Anita Blake, Vampire Hunter Colletion_ Books 6-10 - Laurell K. Hamilton [429]
It was a huge clearing with an oak tree in the center of it, but that was like saying the Empire State Building is tall. The tree was like some great spreading giant. A hundred feet tall, rising up and up. There was a body hanging from one of the lower branches. It was mostly skeleton with dried bits of tendon holding one arm on. The other arm had disintegrated, falling to the ground. There were bones everywhere under the tree. White bones, yellowed bones, bones so old they were grey from being weathered. A carpet of bones stretched out from beneath the tree, filling the clearing.
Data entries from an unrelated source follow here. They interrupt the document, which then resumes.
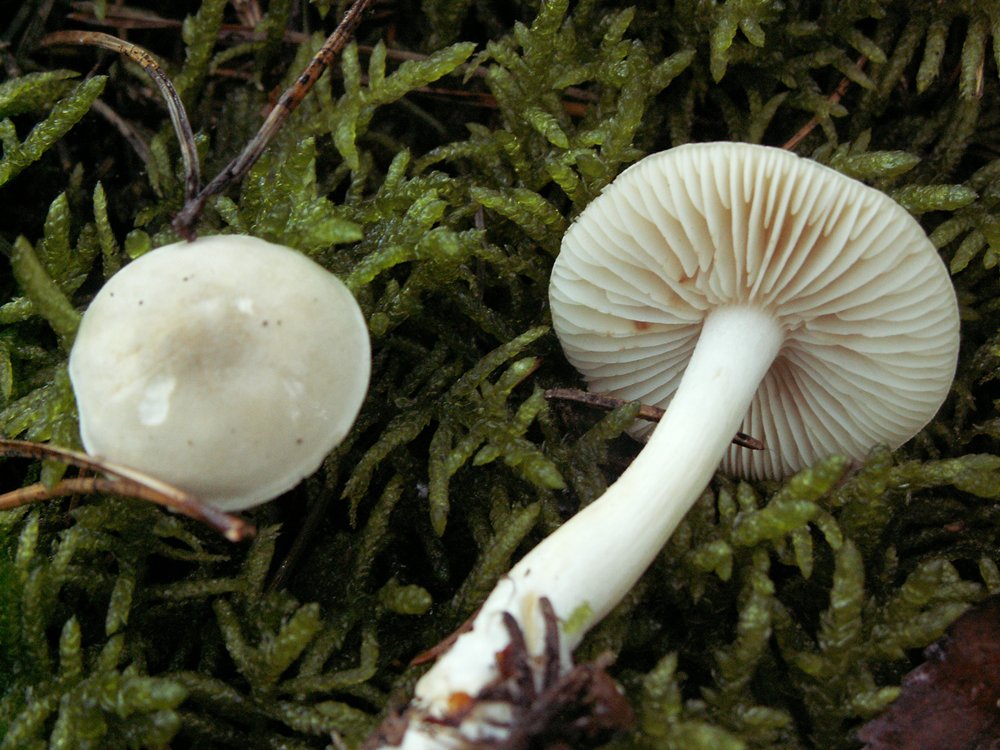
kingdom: Fungi
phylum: Basidiomycota
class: Agaricomycetes
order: Agaricales
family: Tricholomataceae
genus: Tricholoma
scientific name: Tricholoma inamoenum
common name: højstokket ridderhat
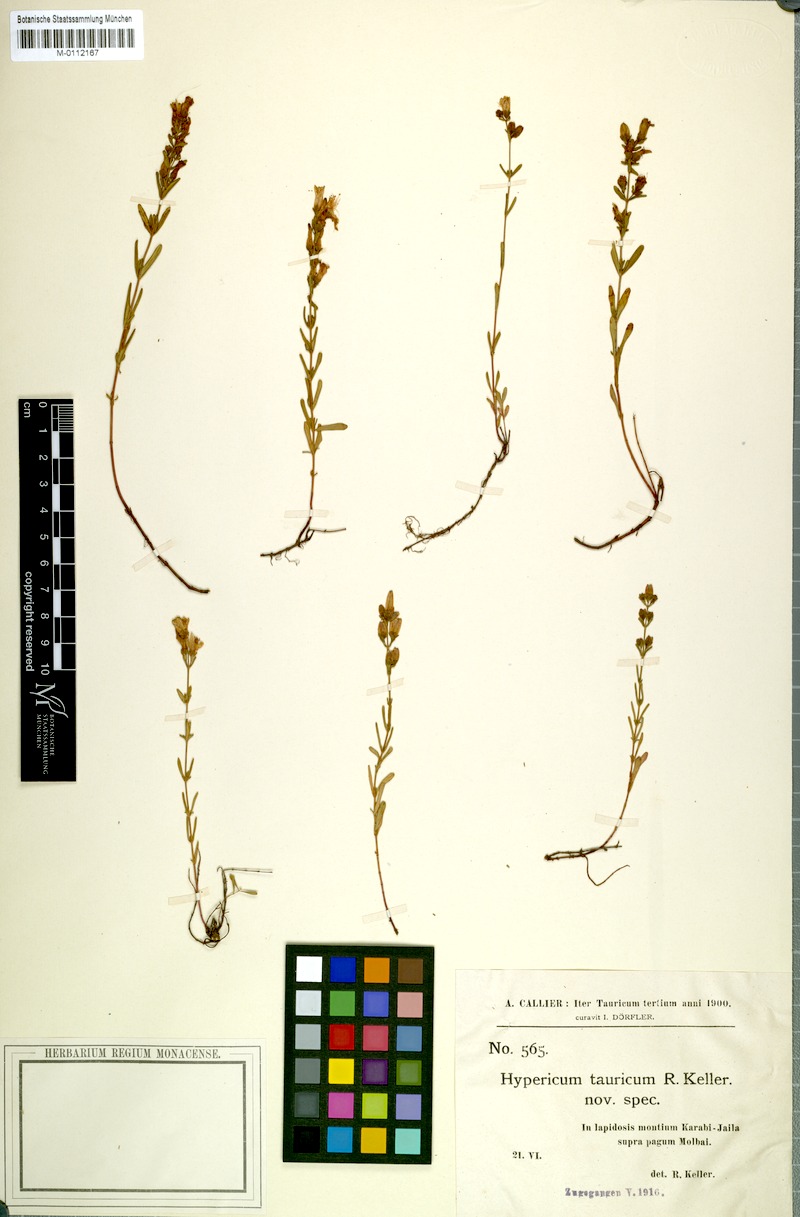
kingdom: Plantae
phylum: Tracheophyta
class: Magnoliopsida
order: Malpighiales
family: Hypericaceae
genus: Hypericum
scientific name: Hypericum linarioides
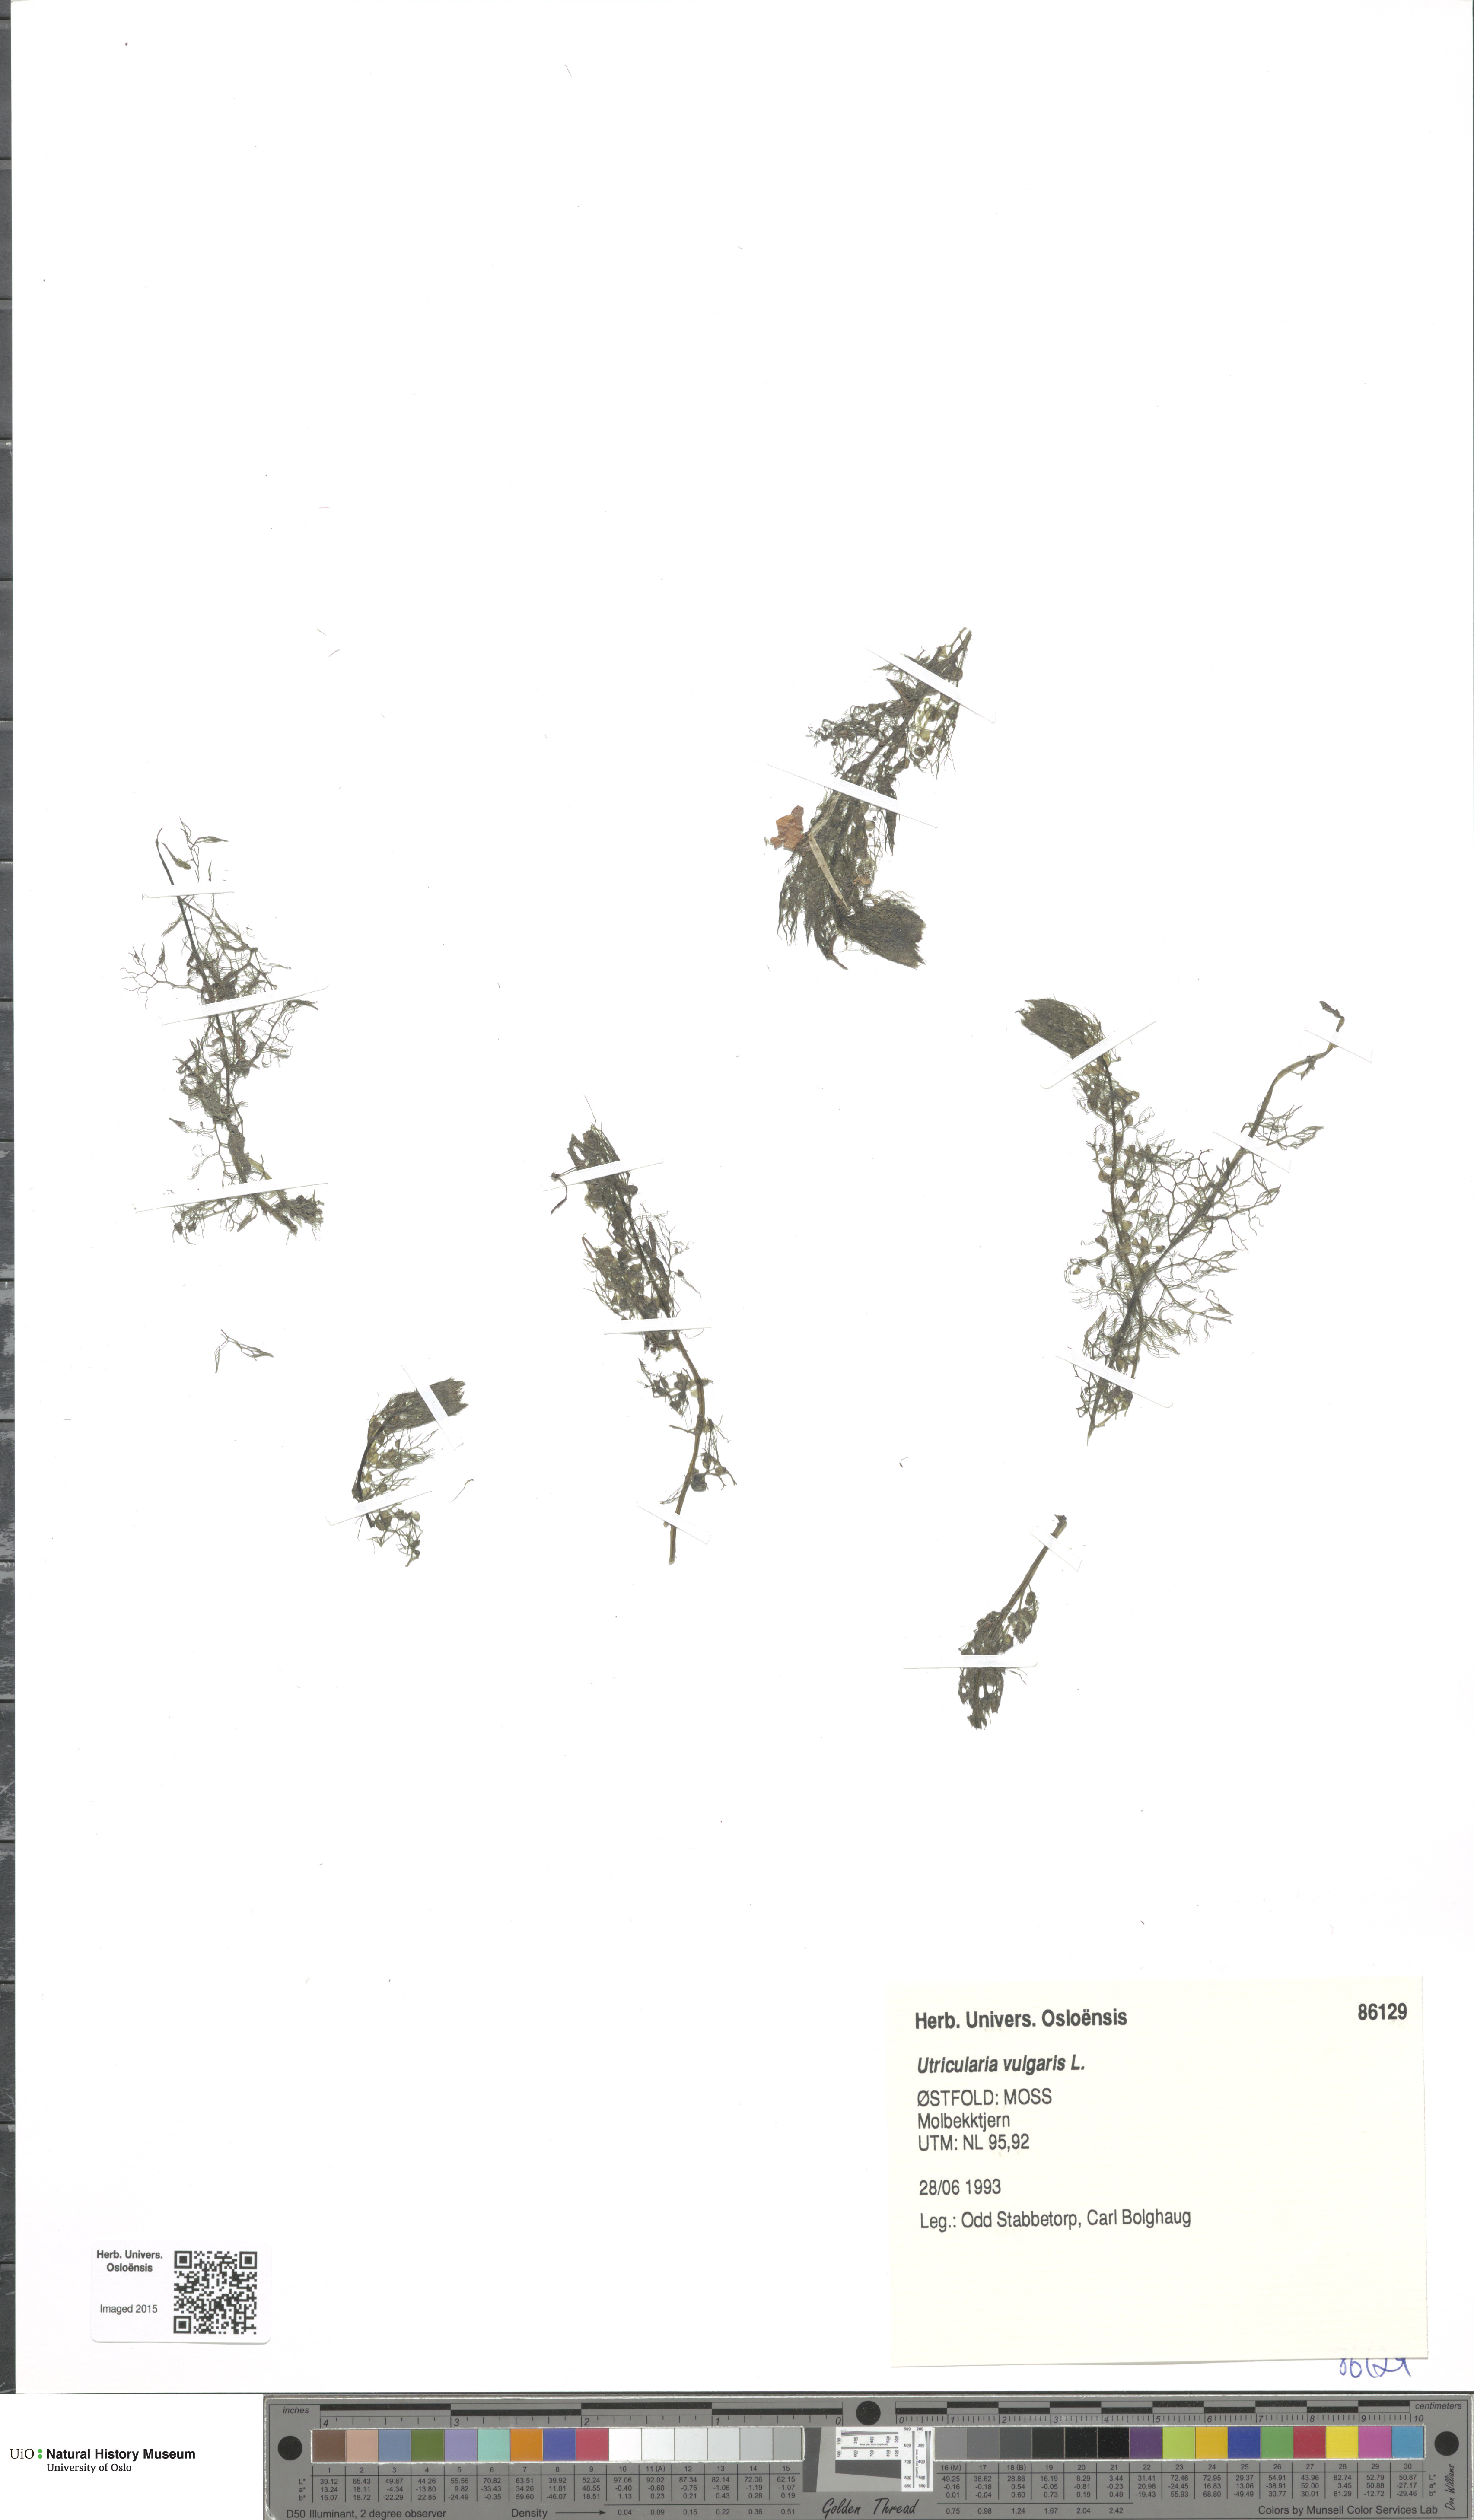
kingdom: Plantae
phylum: Tracheophyta
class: Magnoliopsida
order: Lamiales
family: Lentibulariaceae
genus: Utricularia
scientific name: Utricularia vulgaris
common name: Greater bladderwort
The wind picked up, hurrying through the forest. It sent the leaves on the oak rustling and whispering. The rope on the skeleton creaked as it swung in the wind. And with that one creak, my eyes went back to the tree, because there were dozens of creaking ropes. Most of them were empty now, broken or eaten to ragged ends, but those ropes creaked and moved with the wind, up and up. I followed the ropes up to the top of the tree as far as I could look in the dark by moonlight. The tree had to be over a hundred years old, and there were ragged bits of rope at its top. They’d been hanging bodies on this tree for a very long time.
The skeleton rotated suddenly in the growing wind, jaw gaping, empty sockets reflecting the lantern light for a second. The tendons at the jaw gave way, and the jaw hung, swinging on one side, like a broken hinge. I had a horrible urge to run across that boneyard and yank the jaw away, or reattach it, anything so that bit of bone would stop waggling in the wind.
“My God,” Jason whispered.
All I could do was nod. I wasn’t rendered speechless often, but I had no words for this.
Damian had stopped and moved back to stand by us. He seemed to be waiting, as if he were our escort. I finally tore my gaze away from the tree and its awful burden. There were benches forming three sides of a disconnected triangle. There was enough room between each bench that no one was unduly crowded, yet the clearing felt crowded, almost as if the air itself was thick with things unseen, hurrying to and fro, brushing past me in a rush of gooseflesh.
“Did you feel that?” I asked.
Jason looked at me. “Feel what?”
I guess not. That meant whatever was crowding so close in the air wasn’t something that a shapeshifter would pick up on. So what was it?
There was a vampire staring at me from where he sat on the near bench. His hair was brown, cut short so his neck was pale and bare. His eyes seemed very dark, maybe brown, maybe black. He smiled, and I felt his power rush over me. He was trying to capture me with his eyes. Usually, I would have tried to stare him down, but I didn’t like what I was feeling in this place. Power, and it wasn’t vampires. I looked away from his eyes, studying the pale curve of his cheek. His lips were full, with an upper lip that was set in a perfect bow, very feminine. The rest of the face was all points and angles; the chin sharp, the nose too long. It was a face that would be homely except for that mouth and those long-lashed eyes, dark and drowning deep as black mirrors.
I didn’t stare too long at those eyes. I was feeling unsteady, as if the ground under my feet wasn’t quite solid. Richard should have told me about the lupanar. Someone should have prepared me. Later, I’d be angry that no one had; now, I was just trying to figure out what to do about it. If Verne’s clan were practicing human sacrifice, then it had to be stopped.
Damian moved in front of me, blocking my view of the others. “What’s wrong, Anita?”
I looked at him. The only thing that kept me from losing it right then in front of the other vampires was Richard. He’d have never tolerated human sacrifice. Oh, he might have come down here once, then never returned, and not called the police, but he would never have returned year after year. He simply wouldn’t have approved.